(PROBLEM) With the pictures set aside, return the lines below exactly, beginning at the first and ending at the line containing "RECT 3.200 0.510 3.530 0.590 ;".
*** Opening of DATA RECORDS ***
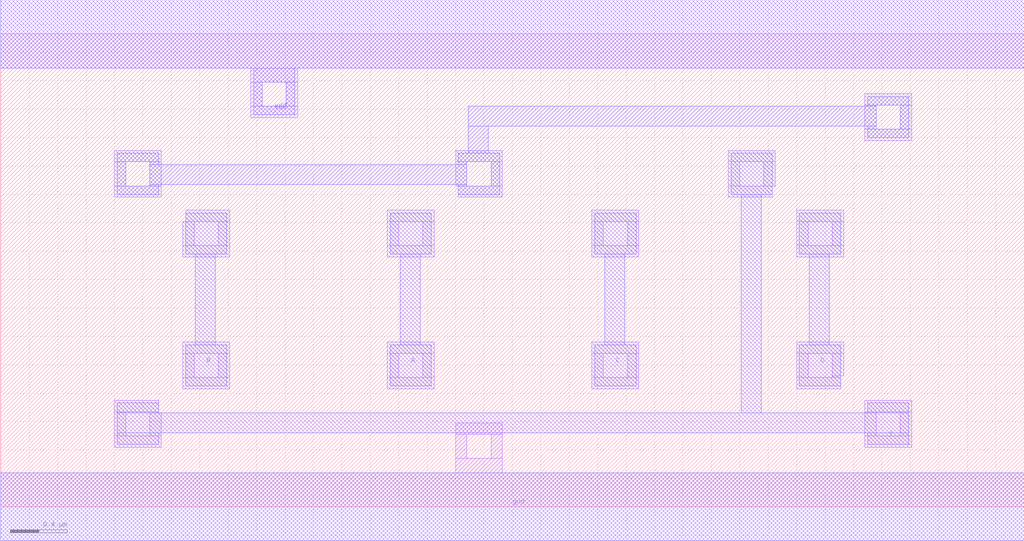
<source format=lef>
VERSION 5.7 ;
  NOWIREEXTENSIONATPIN ON ;
  DIVIDERCHAR "/" ;
  BUSBITCHARS "[]" ;
MACRO AOI22X1
  CLASS CORE ;
  FOREIGN AOI22X1 ;
  ORIGIN 0.000 0.000 ;
  SIZE 7.200 BY 3.330 ;
  SYMMETRY X Y R90 ;
  SITE unit ;
  PIN vdd
    DIRECTION INOUT ;
    USE POWER ;
    SHAPE ABUTMENT ;
    PORT
      LAYER met1 ;
        RECT 0.000 3.090 7.200 3.570 ;
        RECT 1.780 2.990 2.070 3.090 ;
        RECT 1.780 2.820 1.840 2.990 ;
        RECT 2.010 2.820 2.070 2.990 ;
        RECT 1.780 2.760 2.070 2.820 ;
    END
    PORT
      LAYER li1 ;
        RECT 0.000 3.090 7.200 3.570 ;
        RECT 1.760 2.990 2.090 3.090 ;
        RECT 1.760 2.820 1.840 2.990 ;
        RECT 2.010 2.820 2.090 2.990 ;
        RECT 1.760 2.740 2.090 2.820 ;
    END
  END vdd
  PIN gnd
    DIRECTION INOUT ;
    USE GROUND ;
    SHAPE ABUTMENT ;
    PORT
      LAYER met1 ;
        RECT 0.000 -0.240 7.200 0.240 ;
    END
    PORT
      LAYER li1 ;
        RECT 3.200 0.510 3.530 0.590 ;
        RECT 3.200 0.340 3.280 0.510 ;
        RECT 3.450 0.340 3.530 0.510 ;
        RECT 3.200 0.240 3.530 0.340 ;
        RECT 0.000 -0.240 7.200 0.240 ;
    END
  END gnd
  PIN Y
    DIRECTION INOUT ;
    USE SIGNAL ;
    SHAPE ABUTMENT ;
    PORT
      LAYER met1 ;
        RECT 5.140 2.200 5.430 2.490 ;
        RECT 0.820 0.660 1.110 0.730 ;
        RECT 5.210 0.660 5.350 2.200 ;
        RECT 6.100 0.660 6.390 0.730 ;
        RECT 0.820 0.520 6.390 0.660 ;
        RECT 0.820 0.440 1.110 0.520 ;
        RECT 6.100 0.440 6.390 0.520 ;
    END
  END Y
  PIN D
    DIRECTION INOUT ;
    USE SIGNAL ;
    SHAPE ABUTMENT ;
    PORT
      LAYER met1 ;
        RECT 5.620 1.780 5.910 2.070 ;
        RECT 5.690 1.140 5.830 1.780 ;
        RECT 5.620 0.850 5.910 1.140 ;
    END
  END D
  PIN B
    DIRECTION INOUT ;
    USE SIGNAL ;
    SHAPE ABUTMENT ;
    PORT
      LAYER met1 ;
        RECT 1.300 1.780 1.590 2.070 ;
        RECT 1.370 1.140 1.510 1.780 ;
        RECT 1.300 0.850 1.590 1.140 ;
    END
  END B
  PIN C
    DIRECTION INOUT ;
    USE SIGNAL ;
    SHAPE ABUTMENT ;
    PORT
      LAYER met1 ;
        RECT 4.180 1.780 4.470 2.070 ;
        RECT 4.250 1.140 4.390 1.780 ;
        RECT 4.180 0.850 4.470 1.140 ;
    END
  END C
  PIN A
    DIRECTION INOUT ;
    USE SIGNAL ;
    SHAPE ABUTMENT ;
    PORT
      LAYER met1 ;
        RECT 2.740 1.780 3.030 2.070 ;
        RECT 2.810 1.140 2.950 1.780 ;
        RECT 2.740 0.850 3.030 1.140 ;
    END
  END A
  OBS
      LAYER li1 ;
        RECT 6.080 2.830 6.410 2.910 ;
        RECT 6.080 2.660 6.160 2.830 ;
        RECT 6.330 2.660 6.410 2.830 ;
        RECT 6.080 2.580 6.410 2.660 ;
        RECT 0.800 2.430 1.130 2.510 ;
        RECT 0.800 2.260 0.880 2.430 ;
        RECT 1.050 2.260 1.130 2.430 ;
        RECT 3.200 2.430 3.530 2.510 ;
        RECT 3.200 2.260 3.280 2.430 ;
        RECT 3.450 2.260 3.530 2.430 ;
        RECT 0.800 2.180 1.130 2.260 ;
        RECT 3.220 2.180 3.530 2.260 ;
        RECT 5.120 2.430 5.450 2.510 ;
        RECT 5.120 2.260 5.200 2.430 ;
        RECT 5.370 2.260 5.450 2.430 ;
        RECT 5.120 2.180 5.430 2.260 ;
        RECT 1.300 2.010 1.610 2.090 ;
        RECT 1.280 1.840 1.360 2.010 ;
        RECT 1.530 1.840 1.610 2.010 ;
        RECT 1.280 1.760 1.610 1.840 ;
        RECT 2.720 2.010 3.050 2.090 ;
        RECT 2.720 1.840 2.800 2.010 ;
        RECT 2.970 1.840 3.050 2.010 ;
        RECT 2.720 1.760 3.050 1.840 ;
        RECT 4.160 2.010 4.490 2.090 ;
        RECT 4.160 1.840 4.240 2.010 ;
        RECT 4.410 1.840 4.490 2.010 ;
        RECT 4.160 1.760 4.490 1.840 ;
        RECT 5.600 2.010 5.930 2.090 ;
        RECT 5.600 1.840 5.680 2.010 ;
        RECT 5.850 1.840 5.930 2.010 ;
        RECT 5.600 1.760 5.930 1.840 ;
        RECT 1.280 1.080 1.610 1.160 ;
        RECT 1.280 0.910 1.360 1.080 ;
        RECT 1.530 0.910 1.610 1.080 ;
        RECT 1.280 0.830 1.610 0.910 ;
        RECT 2.720 1.080 3.050 1.160 ;
        RECT 2.720 0.910 2.800 1.080 ;
        RECT 2.970 0.910 3.050 1.080 ;
        RECT 2.720 0.830 3.050 0.910 ;
        RECT 4.160 1.080 4.490 1.160 ;
        RECT 4.160 0.910 4.240 1.080 ;
        RECT 4.410 0.910 4.490 1.080 ;
        RECT 4.160 0.830 4.490 0.910 ;
        RECT 5.600 1.080 5.930 1.160 ;
        RECT 5.600 0.910 5.680 1.080 ;
        RECT 5.850 0.920 5.930 1.080 ;
        RECT 5.850 0.910 5.910 0.920 ;
        RECT 5.600 0.830 5.910 0.910 ;
        RECT 0.800 0.670 1.110 0.750 ;
        RECT 0.800 0.500 0.880 0.670 ;
        RECT 1.050 0.660 1.110 0.670 ;
        RECT 6.080 0.670 6.410 0.750 ;
        RECT 1.050 0.500 1.130 0.660 ;
        RECT 0.800 0.420 1.130 0.500 ;
        RECT 6.080 0.500 6.160 0.670 ;
        RECT 6.330 0.500 6.410 0.670 ;
        RECT 6.080 0.420 6.410 0.500 ;
      LAYER met1 ;
        RECT 6.100 2.830 6.390 2.890 ;
        RECT 6.100 2.820 6.160 2.830 ;
        RECT 3.290 2.680 6.160 2.820 ;
        RECT 3.290 2.490 3.430 2.680 ;
        RECT 6.100 2.660 6.160 2.680 ;
        RECT 6.330 2.660 6.390 2.830 ;
        RECT 6.100 2.600 6.390 2.660 ;
        RECT 0.820 2.430 1.110 2.490 ;
        RECT 0.820 2.260 0.880 2.430 ;
        RECT 1.050 2.410 1.110 2.430 ;
        RECT 3.220 2.430 3.510 2.490 ;
        RECT 3.220 2.410 3.280 2.430 ;
        RECT 1.050 2.270 3.280 2.410 ;
        RECT 1.050 2.260 1.110 2.270 ;
        RECT 0.820 2.200 1.110 2.260 ;
        RECT 3.220 2.260 3.280 2.270 ;
        RECT 3.450 2.260 3.510 2.430 ;
        RECT 3.220 2.200 3.510 2.260 ;
  END
END AOI22X1
END LIBRARY


</source>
*** Close of DATA RECORDS ***
(FINISHED EXERCISE)
<source format=lef>
VERSION 5.7 ;
  NOWIREEXTENSIONATPIN ON ;
  DIVIDERCHAR "/" ;
  BUSBITCHARS "[]" ;
MACRO AOI22X1
  CLASS CORE ;
  FOREIGN AOI22X1 ;
  ORIGIN 0.000 0.000 ;
  SIZE 7.200 BY 3.330 ;
  SYMMETRY X Y R90 ;
  SITE unit ;
  PIN vdd
    DIRECTION INOUT ;
    USE POWER ;
    SHAPE ABUTMENT ;
    PORT
      LAYER met1 ;
        RECT 0.000 3.090 7.200 3.570 ;
        RECT 1.780 2.990 2.070 3.090 ;
        RECT 1.780 2.820 1.840 2.990 ;
        RECT 2.010 2.820 2.070 2.990 ;
        RECT 1.780 2.760 2.070 2.820 ;
    END
    PORT
      LAYER li1 ;
        RECT 0.000 3.090 7.200 3.570 ;
        RECT 1.760 2.990 2.090 3.090 ;
        RECT 1.760 2.820 1.840 2.990 ;
        RECT 2.010 2.820 2.090 2.990 ;
        RECT 1.760 2.740 2.090 2.820 ;
    END
  END vdd
  PIN gnd
    DIRECTION INOUT ;
    USE GROUND ;
    SHAPE ABUTMENT ;
    PORT
      LAYER met1 ;
        RECT 0.000 -0.240 7.200 0.240 ;
    END
    PORT
      LAYER li1 ;
        RECT 3.200 0.510 3.530 0.590 ;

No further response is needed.